Ghana and Nigeria will this year be among the three fastest growing economies from a group of 25 global rapid-growth markets (RGMs), according to a new Ernst & Young report. E&Y defines RGMs as countries with economies and populations of a certain size that display strong growth potential and are, or could be, strategically important for business.
The report notes that economic expansion in the 25 RGMs has started to slow sharply since the beginning of 2012, but this will only be a temporary blip. “Our analysis suggests that RGMs are likely to weather the ongoing eurozone crisis and remain engines of global growth, though many will see expansion slow this year,” says Alexis Karklins-Marchay, co-leader of the E&Y Emerging Markets Centre. “Their expansion is expected to accelerate once more in 2013, helping stimulate a wider pick-up.”

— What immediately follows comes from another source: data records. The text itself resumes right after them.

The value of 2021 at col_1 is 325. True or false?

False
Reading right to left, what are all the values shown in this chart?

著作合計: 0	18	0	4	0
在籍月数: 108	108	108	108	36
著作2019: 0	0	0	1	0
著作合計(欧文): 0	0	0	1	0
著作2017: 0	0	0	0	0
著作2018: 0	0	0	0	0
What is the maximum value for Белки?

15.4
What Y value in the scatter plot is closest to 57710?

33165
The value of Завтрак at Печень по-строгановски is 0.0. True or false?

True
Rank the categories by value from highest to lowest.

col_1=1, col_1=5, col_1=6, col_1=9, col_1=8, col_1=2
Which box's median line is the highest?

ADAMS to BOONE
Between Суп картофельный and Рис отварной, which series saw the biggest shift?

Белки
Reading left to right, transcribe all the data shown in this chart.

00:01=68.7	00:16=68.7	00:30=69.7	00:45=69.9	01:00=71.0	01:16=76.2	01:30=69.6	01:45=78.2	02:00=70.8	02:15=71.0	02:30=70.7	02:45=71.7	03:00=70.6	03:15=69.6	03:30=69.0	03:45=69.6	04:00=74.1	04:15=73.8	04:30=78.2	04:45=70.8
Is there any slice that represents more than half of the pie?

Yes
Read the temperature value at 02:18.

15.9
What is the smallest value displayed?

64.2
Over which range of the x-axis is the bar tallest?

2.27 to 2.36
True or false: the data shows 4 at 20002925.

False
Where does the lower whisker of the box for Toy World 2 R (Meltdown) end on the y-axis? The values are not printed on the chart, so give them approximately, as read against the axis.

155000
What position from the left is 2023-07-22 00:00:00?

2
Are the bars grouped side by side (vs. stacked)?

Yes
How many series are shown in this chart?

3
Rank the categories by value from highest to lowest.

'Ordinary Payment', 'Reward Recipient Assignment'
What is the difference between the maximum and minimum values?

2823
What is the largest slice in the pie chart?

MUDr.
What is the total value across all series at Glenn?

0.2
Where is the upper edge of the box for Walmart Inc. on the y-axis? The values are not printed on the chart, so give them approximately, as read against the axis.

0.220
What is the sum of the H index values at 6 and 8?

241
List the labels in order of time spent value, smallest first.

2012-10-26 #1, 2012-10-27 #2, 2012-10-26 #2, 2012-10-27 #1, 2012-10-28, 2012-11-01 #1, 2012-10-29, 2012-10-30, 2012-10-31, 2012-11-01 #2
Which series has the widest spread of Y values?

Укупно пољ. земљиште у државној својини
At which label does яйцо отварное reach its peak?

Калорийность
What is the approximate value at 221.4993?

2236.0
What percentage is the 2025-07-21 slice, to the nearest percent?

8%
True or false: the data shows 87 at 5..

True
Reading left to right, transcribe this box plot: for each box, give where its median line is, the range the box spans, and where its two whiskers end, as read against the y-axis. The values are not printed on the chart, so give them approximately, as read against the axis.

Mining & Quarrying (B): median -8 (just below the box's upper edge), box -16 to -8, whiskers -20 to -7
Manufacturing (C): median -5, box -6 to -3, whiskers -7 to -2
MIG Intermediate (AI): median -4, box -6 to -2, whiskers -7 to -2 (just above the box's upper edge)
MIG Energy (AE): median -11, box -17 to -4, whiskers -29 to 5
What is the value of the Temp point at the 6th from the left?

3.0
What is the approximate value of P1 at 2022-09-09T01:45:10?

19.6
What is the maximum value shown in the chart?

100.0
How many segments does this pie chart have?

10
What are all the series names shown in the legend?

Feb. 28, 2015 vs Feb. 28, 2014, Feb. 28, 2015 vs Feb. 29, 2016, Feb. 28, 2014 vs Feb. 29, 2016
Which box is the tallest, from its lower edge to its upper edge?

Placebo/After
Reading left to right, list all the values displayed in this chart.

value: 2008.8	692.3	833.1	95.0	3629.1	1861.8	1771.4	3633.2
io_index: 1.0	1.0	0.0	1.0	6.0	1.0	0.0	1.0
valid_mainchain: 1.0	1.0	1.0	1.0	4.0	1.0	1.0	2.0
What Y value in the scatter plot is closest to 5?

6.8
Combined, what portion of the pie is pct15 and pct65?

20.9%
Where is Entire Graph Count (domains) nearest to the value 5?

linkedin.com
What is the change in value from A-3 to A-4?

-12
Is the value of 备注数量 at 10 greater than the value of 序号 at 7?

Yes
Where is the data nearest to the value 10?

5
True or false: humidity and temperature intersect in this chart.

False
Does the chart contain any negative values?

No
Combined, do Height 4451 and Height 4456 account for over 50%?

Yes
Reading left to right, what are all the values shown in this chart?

According to the report, the RGMs have the necessary tools available to ease both fiscal and monetary policy allowing growth to continue towards the end of the year. Among the 25 RGMs are Africa’s Ghana, Egypt, Nigeria and South Africa.
The report estimates stable GDP growth in Ghana this year as oil output rises gradually. However, the pace will slow from 14.4% in 2011 to about 8.5% as last year’s hike in GDP (due to the start of oil production) drops out of calculations.
“While Ghana will only be a small oil producer, production of the commodity has boosted medium-term growth prospects,” says E&Y. “We forecast GDP growth of around 7% in 2013 and an average of some 5% annually over the medium term. Oil exports should also help to bolster the public finances and the balance of payments, which have been affected by higher government spending.”
“With non-oil sector growth likely to ease due to the weaker global economy and oil output rising slowly, we forecast GDP growth of 7% in 2012, a little below the budget assumption of 7.2%,” notes the report. “A rebasing of the national accounts is expected in the third quarter. This may see a 40% rise in the level of GDP, and improve some key economic ratios.”
In July to October 2011 the Central Bank of Nigeria raised interest rates sharply, in an effort to lower the double-digit inflation, and has kept them on hold since. “The partial removal of fuel subsidies in January will lift inflation to 14%-15% by mid-year; together with concerns about high public spending, this means no early cut in rates.”
Near-term growth prospects remain subdued in Egypt as foreign direct investment (FDI) and tourism remain weak due to political instability. The report states that growth is set to recover when political stability is restored.
“Our forecast of 3.4% growth in 2012–13 and 5%–6% over the medium term depends on a stable outcome to the presidential elections.”
E&Y’s forecast for growth this year is at 2.8% and, with conditions predicted to improve in the second half of 2012, growth is set to accelerate to 3.8% in 2013. While manufacturing in South Africa is picking up, the outlook remains subdued. At the beginning of 2012 domestic demand was weak with retail sales falling 1.2%.
“We expect consumption to grow by 3.1% this year and 4% in 2013. Consumer price inflation remained broadly stable in April, at 6.1%, with food, electricity and petrol prices continuing to apply upward pressure,” states the report. “Looking ahead, unfavourable base effects, the further depreciation of the rand recently and planned electricity price rises will all feed through during the rest of this year. As a result, inflation is expected to average 6.2% in 2012 as a whole.”